Re: [PATCH RFC v3 13/13] uprobes: add speculative lockless VMA to inode resolution
From: Suren Baghdasaryan <surenb@google.com>
Date: 2024-08-13 15:36:16
Also in:
bpf, linux-mm, lkml
On Mon, Aug 12, 2024 at 11:18 PM Mateusz Guzik [off-list ref] wrote:
On Mon, Aug 12, 2024 at 09:29:17PM -0700, Andrii Nakryiko wrote:quoted
Now that files_cachep is SLAB_TYPESAFE_BY_RCU, we can safely access vma->vm_file->f_inode lockless only under rcu_read_lock() protection, attempting uprobe look up speculatively. We rely on newly added mmap_lock_speculation_{start,end}() helpers to validate that mm_struct stays intact for entire duration of this speculation. If not, we fall back to mmap_lock-protected lookup.

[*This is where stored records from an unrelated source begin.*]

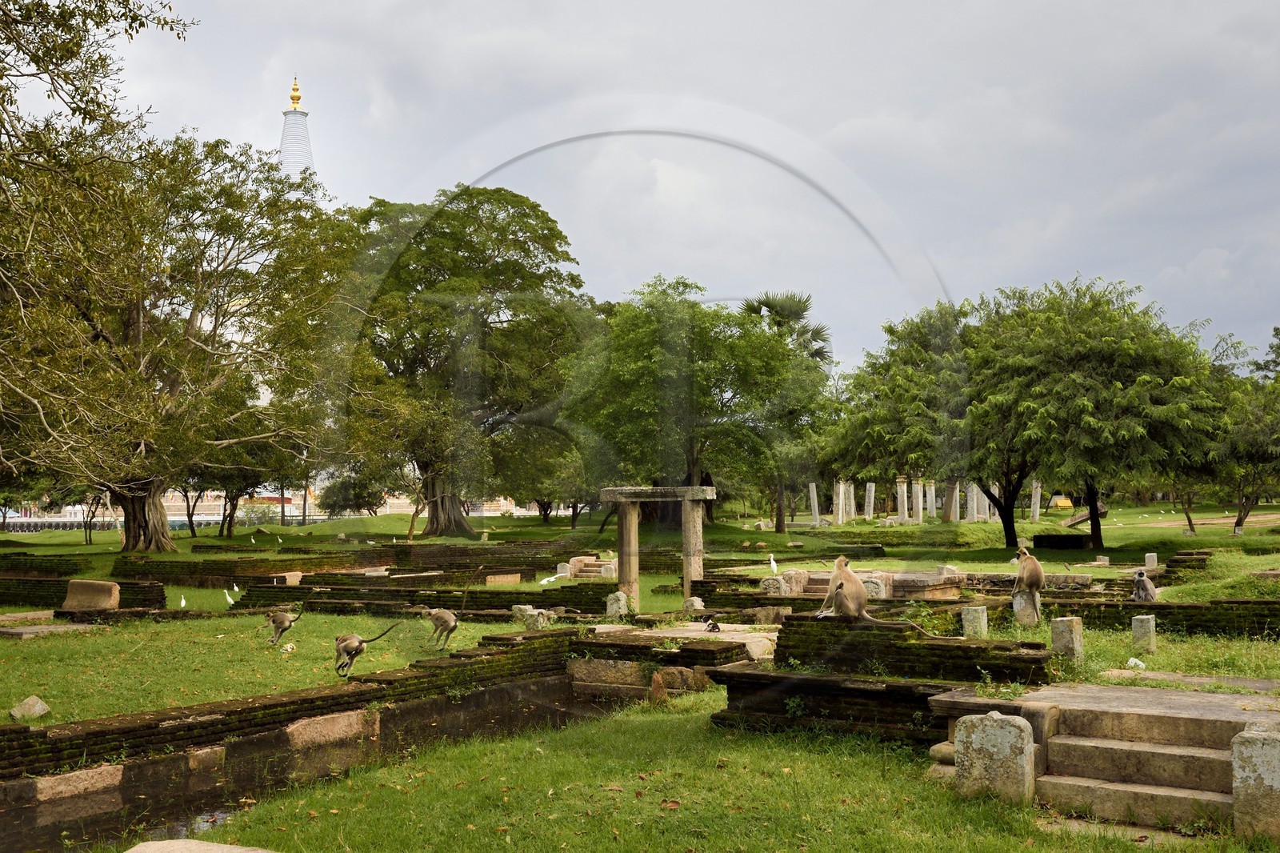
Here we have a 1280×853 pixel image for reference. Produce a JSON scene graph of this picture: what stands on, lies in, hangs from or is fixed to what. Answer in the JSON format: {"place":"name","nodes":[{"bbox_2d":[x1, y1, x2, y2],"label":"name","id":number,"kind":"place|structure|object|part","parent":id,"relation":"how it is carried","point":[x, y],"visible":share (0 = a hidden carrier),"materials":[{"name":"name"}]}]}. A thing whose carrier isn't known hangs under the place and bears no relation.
{"place":"outdoors","nodes":[
{"label":"outdoors","id":0,"kind":"place"},
{"bbox_2d":[0,568,168,612],"label":"brick wall","id":1,"kind":"structure","parent":0,"point":[56,595],"materials":[{"name":"brick"}]},
{"bbox_2d":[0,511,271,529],"label":"fence","id":2,"kind":"structure","parent":0,"point":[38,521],"materials":[{"name":"white"}]},
{"bbox_2d":[4,488,547,520],"label":"wall","id":3,"kind":"structure","parent":0,"point":[522,513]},
{"bbox_2d":[277,76,316,184],"label":"tower","id":4,"kind":"structure","parent":0,"point":[291,115],"materials":[{"name":"white paint"}]},
{"bbox_2d":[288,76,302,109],"label":"golden finial","id":5,"kind":"object","parent":4,"relation":"on","point":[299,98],"visible":0.92,"materials":[{"name":"gold metal"}]},
{"bbox_2d":[0,625,603,788],"label":"brick wall","id":6,"kind":"structure","parent":0,"point":[419,677],"materials":[{"name":"brown brick"}]},
{"bbox_2d":[569,658,649,693],"label":"stone block","id":7,"kind":"structure","parent":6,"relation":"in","point":[630,674],"materials":[{"name":"stone"}]},
{"bbox_2d":[0,676,628,852],"label":"wall","id":8,"kind":"structure","parent":0,"point":[31,824],"materials":[{"name":"liquid"}]},
{"bbox_2d":[30,764,125,802],"label":"stone block","id":9,"kind":"structure","parent":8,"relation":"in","point":[61,779],"materials":[{"name":"stone"}]},
{"bbox_2d":[186,745,226,770],"label":"stone block","id":10,"kind":"structure","parent":8,"relation":"in","point":[216,750],"materials":[{"name":"stone"}]},
{"bbox_2d":[284,709,382,747],"label":"stone block","id":11,"kind":"structure","parent":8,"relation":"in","point":[317,724],"materials":[{"name":"beige stone"}]},
{"bbox_2d":[109,540,591,582],"label":"brick wall","id":12,"kind":"structure","parent":0,"point":[214,560],"materials":[{"name":"brown brick"}]},
{"bbox_2d":[226,571,615,614],"label":"brick wall","id":13,"kind":"structure","parent":0,"point":[517,593],"materials":[{"name":"brown brick"}]},
{"bbox_2d":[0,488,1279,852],"label":"lawn","id":14,"kind":"structure","parent":0,"point":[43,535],"materials":[{"name":"green plant"}]},
{"bbox_2d":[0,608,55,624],"label":"stone slab","id":15,"kind":"structure","parent":14,"relation":"on","point":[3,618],"materials":[{"name":"stone"}]},
{"bbox_2d":[8,695,50,720],"label":"rock","id":16,"kind":"object","parent":14,"relation":"on","point":[16,712],"visible":0.97,"materials":[{"name":"grey stone"}]},
{"bbox_2d":[0,621,92,638],"label":"stone slab","id":17,"kind":"structure","parent":14,"relation":"on","point":[14,630],"materials":[{"name":"grey stone"}]},
{"bbox_2d":[60,578,121,610],"label":"stone block","id":18,"kind":"structure","parent":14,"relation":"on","point":[81,593],"materials":[{"name":"stone"}]},
{"bbox_2d":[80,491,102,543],"label":"tree","id":19,"kind":"object","parent":14,"relation":"on","point":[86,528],"visible":0.36,"materials":[{"name":"plant"}]},
{"bbox_2d":[0,0,197,505],"label":"tree","id":20,"kind":"object","parent":14,"relation":"on","point":[141,23],"visible":0.98,"materials":[{"name":"plant"}]},
{"bbox_2d":[0,121,351,546],"label":"tree","id":21,"kind":"object","parent":14,"relation":"on","point":[134,526],"visible":0.97,"materials":[{"name":"plant"}]},
{"label":"trunk","id":22,"kind":"part","parent":21,"relation":"part of","materials":[{"name":"brown wood"}]},
{"bbox_2d":[178,593,187,608],"label":"bird","id":23,"kind":"object","parent":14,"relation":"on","point":[184,602],"visible":0.96},
{"bbox_2d":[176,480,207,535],"label":"tree","id":24,"kind":"object","parent":14,"relation":"on","point":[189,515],"visible":0.47,"materials":[{"name":"brown plant"}]},
{"bbox_2d":[124,837,278,852],"label":"stone slab","id":25,"kind":"object","parent":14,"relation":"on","point":[239,849],"visible":1,"materials":[{"name":"grey stone"}]},
{"bbox_2d":[222,587,235,605],"label":"bird","id":26,"kind":"object","parent":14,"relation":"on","point":[229,600],"visible":0.97},
{"bbox_2d":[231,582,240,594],"label":"bird","id":27,"kind":"object","parent":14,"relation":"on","point":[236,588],"visible":0.95},
{"bbox_2d":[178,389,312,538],"label":"tree","id":28,"kind":"object","parent":14,"relation":"on","point":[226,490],"visible":0.68,"materials":[{"name":"plant"}]},
{"bbox_2d":[265,604,305,646],"label":"monkey","id":29,"kind":"object","parent":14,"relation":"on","point":[282,620],"visible":0.95},
{"bbox_2d":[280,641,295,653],"label":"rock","id":30,"kind":"object","parent":14,"relation":"on","point":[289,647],"visible":0.98,"materials":[{"name":"white"}]},
{"bbox_2d":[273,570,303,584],"label":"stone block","id":31,"kind":"structure","parent":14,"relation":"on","point":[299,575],"materials":[{"name":"stone"}]},
{"bbox_2d":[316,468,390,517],"label":"tree","id":32,"kind":"object","parent":14,"relation":"on","point":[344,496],"visible":0.85,"materials":[{"name":"green plant"}]},
{"bbox_2d":[333,625,396,677],"label":"monkey","id":33,"kind":"object","parent":14,"relation":"on","point":[357,640],"visible":0.94},
{"bbox_2d":[418,604,459,649],"label":"monkey","id":34,"kind":"object","parent":14,"relation":"on","point":[450,618],"visible":0.95},
{"bbox_2d":[329,185,593,533],"label":"tree","id":35,"kind":"object","parent":14,"relation":"on","point":[437,526],"visible":0.97,"materials":[{"name":"green plant"}]},
{"label":"trunk","id":36,"kind":"part","parent":35,"relation":"part of","materials":[{"name":"brown wood"}]},
{"bbox_2d":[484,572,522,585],"label":"stone block","id":37,"kind":"structure","parent":14,"relation":"on","point":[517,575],"materials":[{"name":"stone"}]},
{"bbox_2d":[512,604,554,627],"label":"stone block","id":38,"kind":"object","parent":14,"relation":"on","point":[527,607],"visible":0.74,"materials":[{"name":"stone"}]},
{"bbox_2d":[538,572,563,585],"label":"bird","id":39,"kind":"object","parent":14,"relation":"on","point":[542,582],"visible":0.95},
{"bbox_2d":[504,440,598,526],"label":"tree","id":40,"kind":"object","parent":14,"relation":"on","point":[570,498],"visible":0.63,"materials":[{"name":"green plant"}]},
{"bbox_2d":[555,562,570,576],"label":"stone block","id":41,"kind":"structure","parent":14,"relation":"on","point":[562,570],"materials":[{"name":"stone"}]},
{"bbox_2d":[564,555,619,578],"label":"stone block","id":42,"kind":"structure","parent":14,"relation":"on","point":[582,570],"materials":[{"name":"stone"}]},
{"bbox_2d":[604,591,627,618],"label":"stone block","id":43,"kind":"structure","parent":14,"relation":"on","point":[614,607],"materials":[{"name":"stone"}]},
{"bbox_2d":[602,486,718,609],"label":"stone gateway","id":44,"kind":"object","parent":14,"relation":"on","point":[692,521],"visible":0.92,"materials":[{"name":"stone"}]},
{"bbox_2d":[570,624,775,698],"label":"brick platform","id":45,"kind":"structure","parent":14,"relation":"on","point":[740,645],"materials":[{"name":"brown stone"}]},
{"bbox_2d":[701,616,720,632],"label":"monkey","id":46,"kind":"object","parent":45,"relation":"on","point":[712,627],"visible":0.97},
{"bbox_2d":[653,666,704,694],"label":"rock","id":47,"kind":"object","parent":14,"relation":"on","point":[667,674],"visible":0.86,"materials":[{"name":"stone"}]},
{"bbox_2d":[562,278,825,531],"label":"tree","id":48,"kind":"object","parent":14,"relation":"on","point":[634,351],"visible":0.99,"materials":[{"name":"green plant"}]},
{"bbox_2d":[683,596,704,611],"label":"stone","id":49,"kind":"object","parent":14,"relation":"on","point":[700,607],"visible":0.93,"materials":[{"name":"stone"}]},
{"bbox_2d":[768,553,779,576],"label":"bird","id":50,"kind":"object","parent":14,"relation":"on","point":[772,562],"visible":0.96},
{"bbox_2d":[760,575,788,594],"label":"stone block","id":51,"kind":"structure","parent":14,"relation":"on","point":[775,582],"materials":[{"name":"stone"}]},
{"bbox_2d":[808,481,820,526],"label":"stone pillar","id":52,"kind":"structure","parent":14,"relation":"on","point":[815,496],"materials":[{"name":"white stone"}]},
{"bbox_2d":[833,480,846,524],"label":"stone pillar","id":53,"kind":"structure","parent":14,"relation":"on","point":[840,513],"materials":[{"name":"white stone"}]},
{"bbox_2d":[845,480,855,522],"label":"stone pillar","id":54,"kind":"structure","parent":14,"relation":"on","point":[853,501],"materials":[{"name":"white stone"}]},
{"bbox_2d":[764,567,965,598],"label":"stone platform","id":55,"kind":"structure","parent":14,"relation":"on","point":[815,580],"materials":[{"name":"stone"}]},
{"bbox_2d":[863,481,875,519],"label":"stone pillar","id":56,"kind":"structure","parent":14,"relation":"on","point":[867,508],"materials":[{"name":"white stone"}]},
{"bbox_2d":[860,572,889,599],"label":"stone block","id":57,"kind":"structure","parent":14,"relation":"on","point":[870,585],"materials":[{"name":"stone"}]},
{"bbox_2d":[895,476,908,522],"label":"stone pillar","id":58,"kind":"structure","parent":14,"relation":"on","point":[900,488],"materials":[{"name":"white stone"}]},
{"bbox_2d":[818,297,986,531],"label":"tree","id":59,"kind":"object","parent":14,"relation":"on","point":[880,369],"visible":0.79,"materials":[{"name":"green plant"}]},
{"bbox_2d":[910,480,923,522],"label":"stone pillar","id":60,"kind":"structure","parent":14,"relation":"on","point":[915,486],"materials":[{"name":"white stone"}]},
{"bbox_2d":[923,480,936,518],"label":"stone pillar","id":61,"kind":"structure","parent":14,"relation":"on","point":[928,506],"materials":[{"name":"white stone"}]},
{"bbox_2d":[928,740,955,764],"label":"rock","id":62,"kind":"object","parent":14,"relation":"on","point":[948,746],"visible":0.61,"materials":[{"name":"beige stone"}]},
{"bbox_2d":[944,479,958,522],"label":"stone pillar","id":63,"kind":"structure","parent":14,"relation":"on","point":[950,518],"materials":[{"name":"stone"}]},
{"bbox_2d":[964,481,978,520],"label":"stone pillar","id":64,"kind":"structure","parent":14,"relation":"on","point":[970,506],"materials":[{"name":"white stone"}]},
{"bbox_2d":[960,604,988,638],"label":"stone post","id":65,"kind":"object","parent":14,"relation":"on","point":[986,618],"visible":0.91,"materials":[{"name":"stone"}]},
{"bbox_2d":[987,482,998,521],"label":"stone pillar","id":66,"kind":"structure","parent":14,"relation":"on","point":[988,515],"materials":[{"name":"white stone"}]},
{"bbox_2d":[955,711,1035,804],"label":"stone post","id":67,"kind":"object","parent":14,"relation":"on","point":[1013,730],"visible":0.94,"materials":[{"name":"stone"}]},
{"bbox_2d":[1012,588,1041,625],"label":"stone post","id":68,"kind":"object","parent":14,"relation":"on","point":[1015,605],"visible":0.86,"materials":[{"name":"grey stone"}]},
{"bbox_2d":[1012,547,1045,592],"label":"monkey","id":69,"kind":"object","parent":68,"relation":"on","point":[1035,562],"visible":0.97},
{"bbox_2d":[1030,480,1041,522],"label":"stone pillar","id":70,"kind":"structure","parent":14,"relation":"on","point":[1033,498],"materials":[{"name":"white stone"}]},
{"bbox_2d":[1030,532,1093,550],"label":"stone block","id":71,"kind":"structure","parent":14,"relation":"on","point":[1038,540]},
{"bbox_2d":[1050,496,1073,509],"label":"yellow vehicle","id":72,"kind":"object","parent":14,"relation":"on","point":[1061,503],"visible":0.76,"materials":[{"name":"yellow"}]},
{"bbox_2d":[1050,616,1083,658],"label":"stone post","id":73,"kind":"object","parent":14,"relation":"on","point":[1078,638],"visible":0.95,"materials":[{"name":"grey stone"}]},
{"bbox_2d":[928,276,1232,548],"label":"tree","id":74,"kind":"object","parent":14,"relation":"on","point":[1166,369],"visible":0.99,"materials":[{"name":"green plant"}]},
{"label":"tree trunk","id":75,"kind":"part","parent":74,"relation":"part of","materials":[{"name":"plant"}]},
{"label":"tree trunk","id":76,"kind":"part","parent":74,"relation":"part of","materials":[{"name":"brown wood"}]},
{"bbox_2d":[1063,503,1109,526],"label":"stone","id":77,"kind":"object","parent":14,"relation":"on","point":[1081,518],"visible":0.65,"materials":[{"name":"brown"}]},
{"bbox_2d":[1126,656,1145,669],"label":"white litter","id":78,"kind":"object","parent":14,"relation":"on","point":[1133,660],"visible":0.92,"materials":[{"name":"white"}]},
{"bbox_2d":[1131,614,1156,652],"label":"stone post","id":79,"kind":"object","parent":14,"relation":"on","point":[1138,622],"visible":0.98,"materials":[{"name":"grey stone"}]},
{"bbox_2d":[1143,552,1157,569],"label":"stone post","id":80,"kind":"object","parent":14,"relation":"on","point":[1150,558],"visible":0.97,"materials":[{"name":"white stone"}]},
{"bbox_2d":[1029,682,1279,834],"label":"stone steps","id":81,"kind":"structure","parent":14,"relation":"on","point":[1161,717],"materials":[{"name":"stone"}]},
{"bbox_2d":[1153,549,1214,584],"label":"brick steps","id":82,"kind":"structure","parent":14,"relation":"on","point":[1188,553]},
{"bbox_2d":[1208,360,1279,534],"label":"tree","id":83,"kind":"object","parent":14,"relation":"on","point":[1241,518],"visible":0.79,"materials":[{"name":"green plant"}]},
{"bbox_2d":[1231,726,1279,838],"label":"stone post","id":84,"kind":"object","parent":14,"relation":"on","point":[1258,750],"visible":0.98,"materials":[{"name":"stone"}]},
{"bbox_2d":[32,0,1279,378],"label":"sky","id":85,"kind":"structure","parent":0,"point":[326,93],"materials":[{"name":"grey"}]},
{"bbox_2d":[739,290,832,367],"label":"palm tree","id":86,"kind":"object","parent":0,"point":[820,354],"visible":0.46,"materials":[{"name":"plant"}]},
{"bbox_2d":[711,614,1054,746],"label":"brick platform","id":87,"kind":"structure","parent":0,"point":[968,647],"materials":[{"name":"brown brick"}]},
{"bbox_2d":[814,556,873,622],"label":"monkey","id":88,"kind":"object","parent":87,"relation":"on","point":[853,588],"visible":0.97},
{"bbox_2d":[1048,592,1279,637],"label":"brick wall","id":89,"kind":"structure","parent":0,"point":[1126,605],"materials":[{"name":"brown brick"}]},
{"bbox_2d":[1132,569,1159,602],"label":"monkey","id":90,"kind":"object","parent":89,"relation":"on","point":[1150,590],"visible":0.96},
{"bbox_2d":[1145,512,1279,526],"label":"dirt path","id":91,"kind":"structure","parent":0,"point":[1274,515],"materials":[{"name":"brown soil"}]},
{"bbox_2d":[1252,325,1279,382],"label":"tree","id":92,"kind":"object","parent":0,"point":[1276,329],"visible":0.78,"materials":[{"name":"green plant"}]}
]}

This allows to avoid contention on mmap_lock in absolutely majority of cases, nicely improving uprobe/uretprobe scalability.Here I have to admit to being mostly ignorant about the mm, so bear with me. :> I note the result of find_active_uprobe_speculative is immediately stale in face of modifications. The thing I'm after is that the mmap_lock_speculation business adds overhead on archs where a release fence is not a de facto nop and I don't believe the commit message justifies it. Definitely a bummer to add merely it for uprobes. If there are bigger plans concerning it that's a different story of course. With this in mind I have to ask if instead you could perhaps get away with the already present per-vma sequence counter?
per-vma sequence counter does not implement acquire/release logic, it relies on vma->vm_lock for synchronization. So if we want to use it, we would have to add additional memory barriers here. This is likely possible but as I mentioned before we would need to ensure the pagefault path does not regress. OTOH mm->mm_lock_seq already halfway there (it implements acquire/release logic), we just had to ensure mmap_write_lock() increments mm->mm_lock_seq. So, from the release fence overhead POV I think whether we use mm->mm_lock_seq or vma->vm_lock, we would still need a proper fence here.